**Reading passage:**
§ §

Prosecutors share 576 hours of Oakhill-related tapes with defense


By Peter H. Milliken

milliken@vindy.com

CLEVELAND

The prosecution in the Oakhill Renaissance Place criminal conspiracy case has provided the defense with 576 hours of tapes and many documents including John A. McNally’s fax of Mahoning County’s offer to purchase Oakhill to a law firm representing the Cafaro Co.

McNally, a former Mahoning County commissioner and now Youngstown mayor, provided the county’s confidential offer to purchase Oak-hill to Ulmer and Berne of Cleveland, a newly filed court document says.

The document, filed Wednesday, is the prosecution’s notice that it has provided partial discovery to the defense in the Oakhill case, which is being prosecuted by the Ohio Attorney General’s Office and the Cuyahoga County Prosecutor’s Office.

In the Oakhill case, McNally, Mahoning County Auditor Michael V. Sciortino and Atty. Martin Yavorcik are defendants in Cuyahoga County Common Pleas Court.

§ §

**Recorded information:**

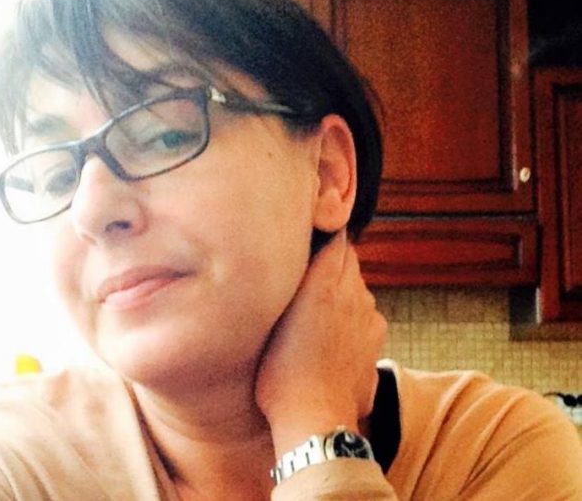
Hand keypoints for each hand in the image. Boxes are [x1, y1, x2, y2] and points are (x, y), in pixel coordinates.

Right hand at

§ §

**What you need to do:**
• A. Can you return the part of the Oakhill article starting at "The prosecution in" and ending at "the Cafaro Co.", copied word for word?
• B. In the Oakhill article, do these statements agree with the text? Answer yes or no for each, and quote the words that decide it. (i) McNally provided the county's confidential offer to purchase Oakhill to a law firm in Cleveland. (ii) The Mahoning County Prosecutor's Office is prosecuting the Oakhill case. (iii) The prosecution has provided full discovery to the defense.

**Answer list:**
• A.
The prosecution in the Oakhill Renaissance Place criminal conspiracy case has provided the defense with 576 hours of tapes and many documents including John A. McNally’s fax of Mahoning County’s offer to purchase Oakhill to a law firm representing the Cafaro Co.

• B.
(i) Yes: "provided the county’s confidential offer to purchase Oak-hill to Ulmer and Berne of Cleveland"
(ii) No: "being prosecuted by the Ohio Attorney General’s Office and the Cuyahoga County Prosecutor’s Office"
(iii) No: "it has provided partial discovery to the defense"